Degree Date


Document Type

Dissertation - Public Access

Degree Name

Psy.D. Doctor of Clinical Psychology

Academic Discipline

Clinical Psychology - Florida School of Professional Psychology

First Advisor

Gary Howell, PsyD

Second Advisor

Sierra Iwanicki, PhD


Military service members are more likely to endure a significant amount of stress and experience multiple traumatic events than civilians due to the nature of their job. Many studies have focused on the traumatic stressors encountered during combat despite the fact that many service members encounter stressors related to serving in the military. A study conducted by Dursa, Reinhard, Barth, and Schniderman (2014) found that 10.9% of nondeployed veterans screened positive for posttraumatic stress disorder (PTSD) with the highest prevalence of PTSD (13.8%) amongst nondeployed soldiers.
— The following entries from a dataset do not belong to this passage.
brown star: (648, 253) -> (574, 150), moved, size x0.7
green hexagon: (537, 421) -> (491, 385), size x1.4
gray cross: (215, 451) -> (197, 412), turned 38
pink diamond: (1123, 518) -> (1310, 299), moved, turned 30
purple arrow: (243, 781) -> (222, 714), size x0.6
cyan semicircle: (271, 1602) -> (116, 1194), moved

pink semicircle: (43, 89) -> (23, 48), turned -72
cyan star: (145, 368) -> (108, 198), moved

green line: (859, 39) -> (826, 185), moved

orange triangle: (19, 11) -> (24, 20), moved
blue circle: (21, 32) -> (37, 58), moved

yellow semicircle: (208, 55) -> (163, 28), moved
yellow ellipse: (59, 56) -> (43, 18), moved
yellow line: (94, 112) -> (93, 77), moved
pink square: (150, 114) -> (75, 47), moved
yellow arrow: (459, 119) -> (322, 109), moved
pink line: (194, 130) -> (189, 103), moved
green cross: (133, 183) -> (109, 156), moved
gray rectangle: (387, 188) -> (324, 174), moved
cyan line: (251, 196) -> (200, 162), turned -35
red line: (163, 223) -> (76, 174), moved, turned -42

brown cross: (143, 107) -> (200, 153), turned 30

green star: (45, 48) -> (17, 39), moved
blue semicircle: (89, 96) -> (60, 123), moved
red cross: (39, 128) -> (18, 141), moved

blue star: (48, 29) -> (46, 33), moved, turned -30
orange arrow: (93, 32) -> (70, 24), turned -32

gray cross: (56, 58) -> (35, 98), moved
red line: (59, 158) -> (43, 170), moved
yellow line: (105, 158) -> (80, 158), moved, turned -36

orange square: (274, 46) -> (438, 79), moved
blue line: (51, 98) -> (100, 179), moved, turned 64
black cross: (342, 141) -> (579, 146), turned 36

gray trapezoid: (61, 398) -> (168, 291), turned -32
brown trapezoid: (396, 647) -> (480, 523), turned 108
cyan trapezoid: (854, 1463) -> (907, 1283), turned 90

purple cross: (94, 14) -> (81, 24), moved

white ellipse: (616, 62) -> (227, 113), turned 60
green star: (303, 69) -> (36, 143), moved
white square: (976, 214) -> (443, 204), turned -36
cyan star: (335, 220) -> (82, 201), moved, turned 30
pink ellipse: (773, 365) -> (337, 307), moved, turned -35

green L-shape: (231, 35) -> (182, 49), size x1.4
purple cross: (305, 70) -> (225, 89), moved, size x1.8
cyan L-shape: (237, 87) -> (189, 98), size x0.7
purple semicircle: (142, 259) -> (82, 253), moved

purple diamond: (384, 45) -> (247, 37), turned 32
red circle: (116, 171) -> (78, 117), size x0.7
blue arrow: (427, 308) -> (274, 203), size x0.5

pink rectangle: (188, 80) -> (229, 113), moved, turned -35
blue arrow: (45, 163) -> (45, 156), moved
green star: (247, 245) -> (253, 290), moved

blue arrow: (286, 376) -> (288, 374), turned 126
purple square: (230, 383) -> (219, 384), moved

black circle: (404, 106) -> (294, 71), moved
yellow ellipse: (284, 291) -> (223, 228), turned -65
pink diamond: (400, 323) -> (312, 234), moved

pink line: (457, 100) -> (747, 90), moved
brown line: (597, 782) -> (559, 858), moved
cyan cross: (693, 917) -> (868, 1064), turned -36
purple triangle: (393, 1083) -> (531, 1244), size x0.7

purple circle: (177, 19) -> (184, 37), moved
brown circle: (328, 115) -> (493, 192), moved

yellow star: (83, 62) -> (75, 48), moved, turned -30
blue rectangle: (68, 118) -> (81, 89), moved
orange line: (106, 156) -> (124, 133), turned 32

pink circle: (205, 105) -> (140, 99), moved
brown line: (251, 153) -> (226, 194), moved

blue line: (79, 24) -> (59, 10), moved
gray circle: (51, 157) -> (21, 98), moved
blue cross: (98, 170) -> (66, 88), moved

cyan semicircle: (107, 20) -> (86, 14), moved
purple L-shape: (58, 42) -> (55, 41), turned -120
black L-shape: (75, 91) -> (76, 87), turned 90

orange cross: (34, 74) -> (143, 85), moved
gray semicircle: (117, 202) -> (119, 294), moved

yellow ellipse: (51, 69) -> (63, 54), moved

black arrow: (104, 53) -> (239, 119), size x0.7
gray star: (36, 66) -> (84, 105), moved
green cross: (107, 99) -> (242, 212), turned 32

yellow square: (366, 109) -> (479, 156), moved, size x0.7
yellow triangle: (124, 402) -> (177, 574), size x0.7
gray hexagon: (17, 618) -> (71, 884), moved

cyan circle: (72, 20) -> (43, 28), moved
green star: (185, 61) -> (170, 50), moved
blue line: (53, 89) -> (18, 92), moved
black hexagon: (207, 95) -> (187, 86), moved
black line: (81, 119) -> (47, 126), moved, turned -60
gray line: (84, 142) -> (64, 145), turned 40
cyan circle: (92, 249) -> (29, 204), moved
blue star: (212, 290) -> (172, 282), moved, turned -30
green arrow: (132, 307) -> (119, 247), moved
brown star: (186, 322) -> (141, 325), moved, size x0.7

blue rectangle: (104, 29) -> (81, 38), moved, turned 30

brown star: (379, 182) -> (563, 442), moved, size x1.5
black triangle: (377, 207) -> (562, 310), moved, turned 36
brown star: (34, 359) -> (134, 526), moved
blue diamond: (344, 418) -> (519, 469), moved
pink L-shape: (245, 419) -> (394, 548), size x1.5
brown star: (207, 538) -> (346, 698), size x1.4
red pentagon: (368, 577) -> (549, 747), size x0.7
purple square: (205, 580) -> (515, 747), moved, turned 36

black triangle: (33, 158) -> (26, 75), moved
Military mental health stigma is rampant due to the need to be ready for battle, although a minority of service members seek mental health treatment. Service members’ resistance to seeking treatment may be due to perceived stigma from their peers and anticipated stigma from their leaders (Hoge et al., 2004; Vogt, Fox, & DiLeone, 2014). Perception of stigma is a common barrier to care reported by Operation Iraqi Freedom (OIF) and Operation Enduring Freedom (OEF) veterans and can be more pronounced due to a more recent service in the military. Tsai, Whealin, and Pietrzak (2014) discussed that personal support from military leaders may help normalize treatment seeking. The military focuses on leadership development because leaders have the ability to influence and motivate their subordinates (Thomas et al., 2010). It is important to understand the impact that leadership behaviors have on subordinates because the military exposes their personnel to numerous stressors, including physical hardship, psychological distress, and physical danger. Considering the number of stressors and traumas associated with the military, it is likely that leaders may indirectly or directly influence their subordinates’ perception of mental health stigma and treatment seeking. Due to these factors, it is hypothesized that leadership behaviors affect mental health stigma and treatment-seeking behaviors.